O desempenho comercial foi um dos destaques da edição. Na Livraria da Travessa, responsável pela loja oficial do evento, o livro mais vendido foi “Elogio à saudade”, de Fernando José de Almeida, publicado pela Seja Breve. O resultado surpreendeu organizadores e expositores, especialmente após a participação do autor em uma mesa que emocionou o público ao abordar a experiência da perda de sua filha.
Entre os grandes grupos editoriais, os números reforçam o momento positivo do setor. O Grupo Companhia das Letras registrou crescimento de 28% no volume de vendas e de 25% no faturamento em relação ao ano anterior. O Grupo Editorial Record também apresentou resultados expressivos, com aumento de 10% nas vendas em comparação a 2025. A editora comercializou mais de 800 títulos diferentes durante o evento, combinando o sucesso de lançamentos recentes com obras já consagradas do catálogo.
Outras casas editoriais relataram avanços significativos. A Autêntica registrou crescimento de 7,3%, enquanto a Rocco informou que suas vendas dobraram em relação à última participação no evento, em 2024. Já a Editora Ercolano alcançou aumento superior a 60% no faturamento, consolidando a Feira como uma data estratégica para seus negócios. A editora Âyiné destacou a oportunidade de ampliar sua visibilidade e conquistar novos leitores.

Além da movimentação comercial, a Feira serviu como vitrine para iniciativas voltadas ao fortalecimento do mercado editorial. Entre elas está a Cadeia Produtiva Local (CPL) de Livros e Editoras de São Paulo, vinculada ao programa SP Produz, da Secretaria de Desenvolvimento Econômico do Estado. A iniciativa reúne empresas do setor com o objetivo de fomentar a leitura, gerar empregos e promover práticas mais sustentáveis em toda a cadeia produtiva.

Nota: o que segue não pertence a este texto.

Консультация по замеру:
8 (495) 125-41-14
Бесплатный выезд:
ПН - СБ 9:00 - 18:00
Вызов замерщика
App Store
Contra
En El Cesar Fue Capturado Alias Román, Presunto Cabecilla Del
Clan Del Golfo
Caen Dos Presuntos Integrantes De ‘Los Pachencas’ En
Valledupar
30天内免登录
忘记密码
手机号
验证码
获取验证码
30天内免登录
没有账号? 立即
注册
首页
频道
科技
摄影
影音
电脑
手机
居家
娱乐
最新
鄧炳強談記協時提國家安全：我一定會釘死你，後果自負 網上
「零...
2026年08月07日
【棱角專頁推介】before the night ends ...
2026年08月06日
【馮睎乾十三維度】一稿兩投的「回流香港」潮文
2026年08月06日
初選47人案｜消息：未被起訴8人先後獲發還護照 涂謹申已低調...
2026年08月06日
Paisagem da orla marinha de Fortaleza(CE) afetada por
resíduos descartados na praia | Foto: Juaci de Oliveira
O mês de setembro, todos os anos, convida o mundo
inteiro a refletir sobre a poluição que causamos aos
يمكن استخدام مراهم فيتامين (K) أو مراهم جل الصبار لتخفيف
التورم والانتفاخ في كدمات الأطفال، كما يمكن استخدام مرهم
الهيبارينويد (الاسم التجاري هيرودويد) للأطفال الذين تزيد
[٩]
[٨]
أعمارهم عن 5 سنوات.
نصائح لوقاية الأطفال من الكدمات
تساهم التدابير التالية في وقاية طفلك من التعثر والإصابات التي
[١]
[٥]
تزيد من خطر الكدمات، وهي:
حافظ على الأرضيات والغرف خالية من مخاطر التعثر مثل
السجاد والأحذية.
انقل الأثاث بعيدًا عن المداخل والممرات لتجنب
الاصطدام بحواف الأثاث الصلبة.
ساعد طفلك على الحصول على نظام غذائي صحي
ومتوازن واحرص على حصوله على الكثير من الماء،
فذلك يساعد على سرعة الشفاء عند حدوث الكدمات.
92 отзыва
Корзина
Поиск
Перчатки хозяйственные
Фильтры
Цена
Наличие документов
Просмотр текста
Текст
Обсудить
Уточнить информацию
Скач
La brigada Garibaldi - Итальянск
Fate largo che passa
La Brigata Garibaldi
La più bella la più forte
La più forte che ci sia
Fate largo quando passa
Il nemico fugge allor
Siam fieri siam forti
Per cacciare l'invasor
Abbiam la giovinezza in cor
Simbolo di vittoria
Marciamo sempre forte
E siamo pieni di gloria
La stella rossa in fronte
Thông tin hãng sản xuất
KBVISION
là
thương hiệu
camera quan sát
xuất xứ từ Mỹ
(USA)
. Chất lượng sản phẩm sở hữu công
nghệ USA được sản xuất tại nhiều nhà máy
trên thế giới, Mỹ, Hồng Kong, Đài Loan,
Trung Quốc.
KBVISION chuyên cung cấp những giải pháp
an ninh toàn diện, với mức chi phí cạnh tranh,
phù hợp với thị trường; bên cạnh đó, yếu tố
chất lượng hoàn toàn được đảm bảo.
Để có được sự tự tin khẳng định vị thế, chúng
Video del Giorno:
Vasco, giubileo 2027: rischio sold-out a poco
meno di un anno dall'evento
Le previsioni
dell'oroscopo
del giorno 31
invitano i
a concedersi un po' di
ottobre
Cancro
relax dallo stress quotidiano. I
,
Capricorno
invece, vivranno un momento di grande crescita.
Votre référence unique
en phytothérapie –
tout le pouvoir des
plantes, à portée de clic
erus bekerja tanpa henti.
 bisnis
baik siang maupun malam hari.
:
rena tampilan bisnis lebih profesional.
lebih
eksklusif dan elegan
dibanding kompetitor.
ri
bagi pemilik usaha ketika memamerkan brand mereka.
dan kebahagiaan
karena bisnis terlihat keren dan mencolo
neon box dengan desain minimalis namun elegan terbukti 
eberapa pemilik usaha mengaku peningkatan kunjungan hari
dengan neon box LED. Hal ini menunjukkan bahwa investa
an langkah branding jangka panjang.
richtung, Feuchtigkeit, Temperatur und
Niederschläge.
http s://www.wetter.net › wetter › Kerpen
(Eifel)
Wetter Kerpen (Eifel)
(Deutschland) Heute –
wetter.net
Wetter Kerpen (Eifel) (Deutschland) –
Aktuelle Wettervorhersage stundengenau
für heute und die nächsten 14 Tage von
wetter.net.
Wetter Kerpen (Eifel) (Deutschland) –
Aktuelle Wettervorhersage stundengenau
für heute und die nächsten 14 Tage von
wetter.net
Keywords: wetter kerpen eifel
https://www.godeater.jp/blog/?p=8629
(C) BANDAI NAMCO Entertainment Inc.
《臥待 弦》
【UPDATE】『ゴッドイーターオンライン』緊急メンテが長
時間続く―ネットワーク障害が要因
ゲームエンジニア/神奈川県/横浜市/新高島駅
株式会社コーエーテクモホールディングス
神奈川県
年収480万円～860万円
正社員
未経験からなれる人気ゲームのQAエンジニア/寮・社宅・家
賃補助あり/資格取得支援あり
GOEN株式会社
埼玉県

O primeiro projeto da CPL será a criação do Selo Escola Amiga do Livro, destinado a reconhecer instituições que colocam a leitura no centro de suas práticas pedagógicas. Atualmente, as empresas participantes da cadeia produtiva empregam cerca de mil trabalhadores diretamente, além de 500 empregos indiretos e aproximadamente 100 postos temporários gerados durante grandes eventos.
Com resultados positivos e perspectivas de expansão, A Feira do Livro encerra mais uma edição fortalecida, confirmando seu papel como espaço de encontro entre leitores, autores, editoras e iniciativas voltadas ao desenvolvimento da cultura do livro no Brasil.